This essay will attempt, first and foremost, a definitive exposition of Marx’s theory of productive and unproductive labour.footnote1 This theory is presented in the three volumes of Capital and in Theories of Surplus Value—Marx’s projected historico-critical fourth volume.footnote2 This seems useful and necessary for several reasons. First, as one of the most suspect legacies of classical political economy, its importance in Marxist political economy is disputed.footnote3 As a result, it has not been accorded a central place in most expositions of Marx’s political economy, and its relation to the fundamental concept of surplus value has not been sufficiently emphasized.footnote4 To anticipate, if the essential problem for Marx in his mature economic writings was the explanation of surplus value under capitalism, then, on any count, the distinction between productive labour which creates surplus value, and unproductive labour much of which is supported out of surplus value—this distinction is a critical one. Its analysis is the more urgent since several Marxist writers, notably Baran,footnote5 have recently reinterpreted the concept in the course of focusing on the disposal and absorption of the surplus under monopoly capitalism. Lastly, there has been a recent growth of awareness that the concepts of productive and unproductive labour may have political implications, by influencing our interpretation of the class structure of present-day monopoly capitalism.footnote6

With these requirements in mind, this paper is divided into three parts (or rather two and a half, since the third is relatively brief and inadequate). First, there is an attempt to spell out precisely what Marx meant by the terms productive labour and unproductive labour, by summarizing and reproducing where necessary, his writings on the subject. In so doing, I shall follow Marx’s own order of analysis by beginning with the basic concepts of Capital volume I, as developed and expanded in the first volume of Theories of Surplus Value, and by then proceeding with their modification to take account of commercial labour in volumes II and III. In the second part, the concept of productive and unproductive labour is situated in its context, by relating it to the central propositions of Marx’s political economy. The questions and ambiguities which this raises are then analysed, by comparing the role and status of the concept for Marx with Adam Smith and classical political economy on the one hand, and with more recent Marxist writers on the other. Lastly, there is a very brief consideration of the political implications of the theory of productive and unproductive labour.
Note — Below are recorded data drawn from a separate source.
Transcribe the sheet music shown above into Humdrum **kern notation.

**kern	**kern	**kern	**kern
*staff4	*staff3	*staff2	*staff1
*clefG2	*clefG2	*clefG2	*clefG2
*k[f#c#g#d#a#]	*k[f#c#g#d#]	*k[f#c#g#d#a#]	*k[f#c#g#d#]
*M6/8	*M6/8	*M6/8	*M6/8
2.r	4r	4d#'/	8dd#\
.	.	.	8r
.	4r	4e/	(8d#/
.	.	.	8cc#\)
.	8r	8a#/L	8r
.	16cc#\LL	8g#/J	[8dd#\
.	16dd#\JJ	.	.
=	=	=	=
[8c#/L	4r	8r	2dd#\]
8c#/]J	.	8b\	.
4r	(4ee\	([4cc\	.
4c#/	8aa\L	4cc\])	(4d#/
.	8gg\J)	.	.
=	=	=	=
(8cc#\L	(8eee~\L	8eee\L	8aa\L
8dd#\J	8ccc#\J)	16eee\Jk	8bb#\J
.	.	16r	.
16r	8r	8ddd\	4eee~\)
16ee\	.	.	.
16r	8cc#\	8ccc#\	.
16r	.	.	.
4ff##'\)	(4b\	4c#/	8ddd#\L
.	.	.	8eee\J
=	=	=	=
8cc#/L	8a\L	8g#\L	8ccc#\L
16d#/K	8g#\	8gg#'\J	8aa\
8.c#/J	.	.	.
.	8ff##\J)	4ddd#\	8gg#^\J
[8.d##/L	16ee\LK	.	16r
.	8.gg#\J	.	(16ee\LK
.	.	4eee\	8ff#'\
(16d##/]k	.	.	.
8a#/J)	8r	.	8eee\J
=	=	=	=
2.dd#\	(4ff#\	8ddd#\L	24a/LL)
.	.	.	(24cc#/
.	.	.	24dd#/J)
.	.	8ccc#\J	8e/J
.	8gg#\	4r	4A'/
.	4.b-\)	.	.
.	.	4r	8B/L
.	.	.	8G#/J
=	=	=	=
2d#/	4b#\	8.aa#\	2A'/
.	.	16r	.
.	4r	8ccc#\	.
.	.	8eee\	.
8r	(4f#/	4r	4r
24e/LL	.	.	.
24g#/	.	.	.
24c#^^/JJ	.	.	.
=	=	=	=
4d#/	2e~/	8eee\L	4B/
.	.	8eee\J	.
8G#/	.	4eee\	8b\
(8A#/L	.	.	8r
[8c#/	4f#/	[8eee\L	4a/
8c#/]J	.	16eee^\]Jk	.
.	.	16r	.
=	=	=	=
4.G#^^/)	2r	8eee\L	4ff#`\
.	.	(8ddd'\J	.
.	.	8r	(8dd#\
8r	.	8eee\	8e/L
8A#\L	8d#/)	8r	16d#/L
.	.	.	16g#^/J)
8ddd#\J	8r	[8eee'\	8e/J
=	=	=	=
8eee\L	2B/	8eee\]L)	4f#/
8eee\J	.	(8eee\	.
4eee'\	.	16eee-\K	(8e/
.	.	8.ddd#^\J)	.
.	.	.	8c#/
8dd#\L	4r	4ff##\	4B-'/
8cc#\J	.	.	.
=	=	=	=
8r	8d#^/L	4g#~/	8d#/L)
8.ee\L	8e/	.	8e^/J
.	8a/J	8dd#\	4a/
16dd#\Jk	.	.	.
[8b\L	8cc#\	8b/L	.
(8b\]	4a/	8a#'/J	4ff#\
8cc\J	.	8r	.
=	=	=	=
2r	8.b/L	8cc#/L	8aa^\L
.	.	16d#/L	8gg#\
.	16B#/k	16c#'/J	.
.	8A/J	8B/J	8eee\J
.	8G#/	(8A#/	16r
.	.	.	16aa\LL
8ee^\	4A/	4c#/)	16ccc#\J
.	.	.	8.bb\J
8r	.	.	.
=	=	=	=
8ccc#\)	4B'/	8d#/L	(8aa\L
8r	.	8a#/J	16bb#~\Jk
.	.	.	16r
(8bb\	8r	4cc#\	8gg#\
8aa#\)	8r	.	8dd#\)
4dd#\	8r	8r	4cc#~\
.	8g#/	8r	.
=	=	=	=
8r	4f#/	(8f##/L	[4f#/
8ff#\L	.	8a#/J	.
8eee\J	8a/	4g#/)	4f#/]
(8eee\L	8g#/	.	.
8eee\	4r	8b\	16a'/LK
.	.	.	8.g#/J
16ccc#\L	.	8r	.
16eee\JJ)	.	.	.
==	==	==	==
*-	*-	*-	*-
‘Only bourgeois narrow-mindedness, which regards the capitalist forms of production as absolute forms—hence as eternal, natural forms of production—can confuse the question of what is productive labour from the standpoint of capital with the question of what labour is productive in general, or what is productive labour in general; and consequently fancy itself very wise in giving the answer that all labour which produces anything at all, which has any kind of result, is by that very fact productive labour.’ (IV/1, 393).

For Marx, the concept of productive labour was an historically specific concept, and for this very reason it was necessary to distinguish at the outset productive labour under capitalism from ‘productive labour in general’.footnote7 We begin, therefore, with his analysis of the latter, which Marx in volume I, chapter 1 of Capital calls useful labour. This—the production of use values through the labour process—is a necessary condition of human existence:

‘In the use value of each commodity there is contained useful labour, i.e.: productive activity of a definite kind and exercised with a definite aim . . . so far therefore as labour is a creator of use value, is useful labour, it is a necessary condition, independent of all forms of society, for the existence of the human race; it is an eternal nature—imposed necessity, without which there can be no material exchanges between man and Nature, and therefore no life.’ (I,1, 42–3).

This necessary condition holds, therefore, for all commodity production and for all capitalist production:

‘In order that his labour may reappear in a commodity, he must, therefore, before all things, expend it on something useful, on something capable of satisfying a want of some sort. Hence, what the capitalist sets the labourer to produce, is a particular use-value, a specified article. The fact that the production of use-values, or goods, is carried on under the control of a capitalist and on his behalf, does not alter the general character of that production.’ (I, 7, 177).